The one setback? You just need to make sure you don’t hold any private conversations in front of the internet-connected TV, as its voice recognition technology will record your words and pass them on to a third party.
The technology company’s privacy policy for the product is unusually candid about the depth of data it will collect right from the heart of your living room.
The policy states:
To provide you the voice recognition feature some voice commands may be transmitted (along with information about your device, including device identifiers) to a third-party service that converts speech to text or to the extent necessary to provide the voice recognition features to you.Please be aware that if your spoken words include personal or sensitive information, that information will be among the data captured and transmitted to a third party through your use of voice recognition.
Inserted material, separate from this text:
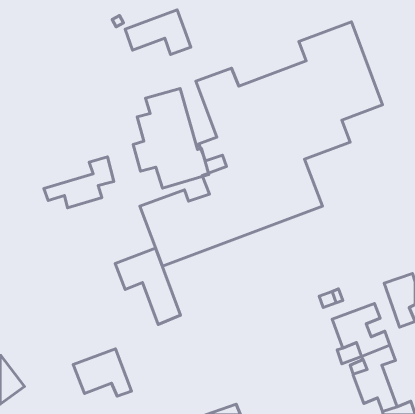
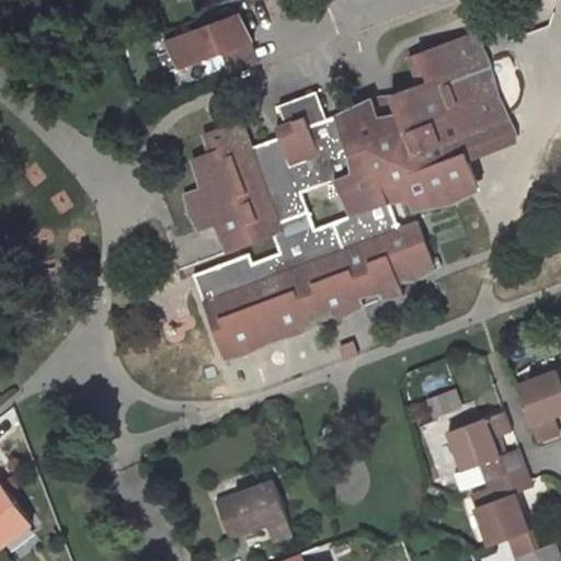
building: [44,157,114,208] -> none
building: [115,248,181,324] -> none
building: [73,349,132,396] -> [216,479,295,542]

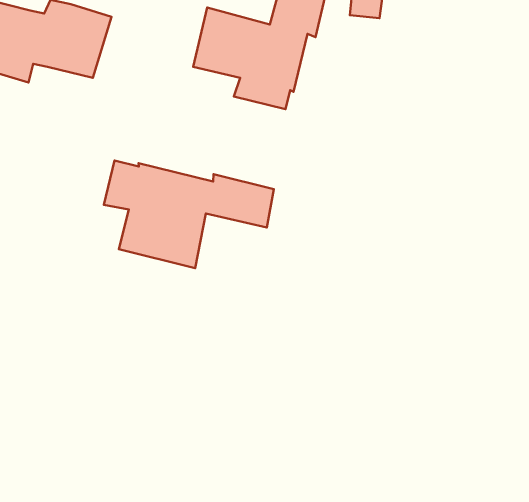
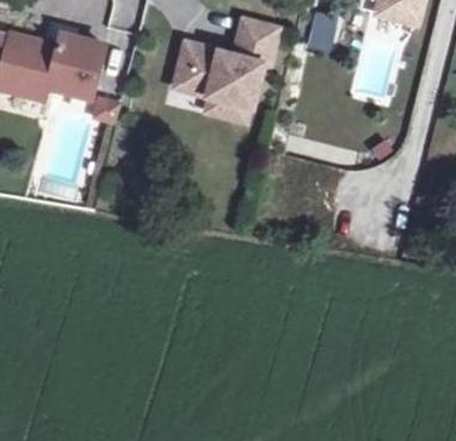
building: [104,161,274,268] -> none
Samsung does – thankfully – allow users to switch the voice recognition service off if this doesn't sit comfortably with them. Yet as Parker Higgins from privacy advocacy group the Electronic Frontier Foundation has pointed out, the default setting certainly has some unsettling connotations:
Left: Samsung SmartTV privacy policy, warning users not to discuss personal info in front of their TV Right: 1984 pic.twitter.com/osywjYKV3W
— Parker Higgins (@xor) February 8, 2015
The Smart TV also gathers data from your viewing habits, browser information, cookies and text-based queries. Samsung also advises its customers that video or apps provided by a third party will have their own privacy policies for which Samsung is not responsible.